The cat was, in fact, a female. Not Bruce. But I'm finding that he is a pretty normal looking cat, which doesn't really help me at all. Since I haven't been able to find him, I feel like someone has probably taken him in and their kid fell in love with Bruce-cat, and they don't want to give him up, even though there's a poster with his picture on it on their front door. Aboo. It hurts my feelings less than thinking he's hiding, freezing, and hungry outside. Or worse, dead.
Anyway, this week was horrid, and I won't go into a lot of detail. It's weird how I don't realize how raw my emotions really are until I'm stressed again. Big time stressed.

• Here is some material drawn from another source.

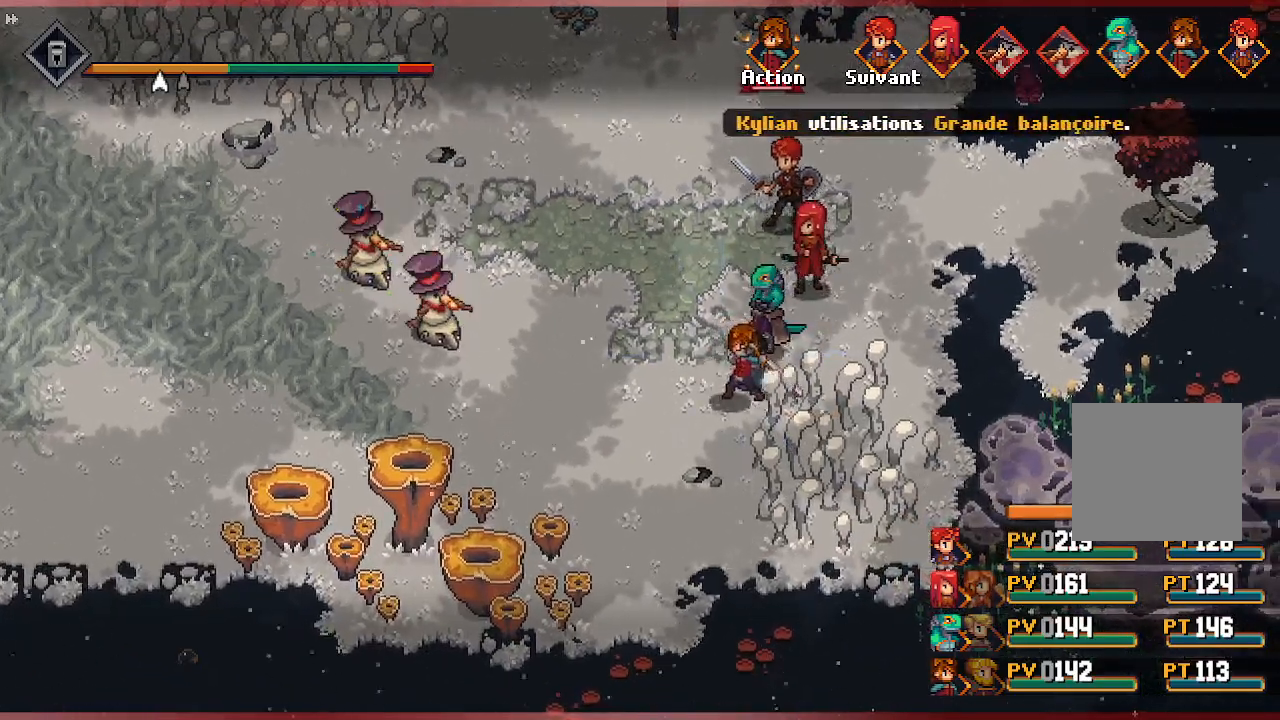
{"buttons": [], "left_stick": "center", "right_stick": "center", "events": []}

It sucks to be judged by someone you've never judged. It also sucks to watch someone extremely wholesome and awesome be brought down while his/her incredible reputation fades. I hate not being able to fix something (particularly this one thing), and anything I do just makes me look bad... well, at least to one person. I hate, hate, hate feeling like I'm losing a really good friend over something she didn't cause. All that aside, this last week, and especially yesterday, made me feel like maybe I SHOULDN'T be the only family member not on some sort of anti-anxiety med.
On a better note, I got to hang out with my incredibly cute niece and nephew today, and tomorrow I get to hang out with my other nephews. Thank God for non-dramatic people.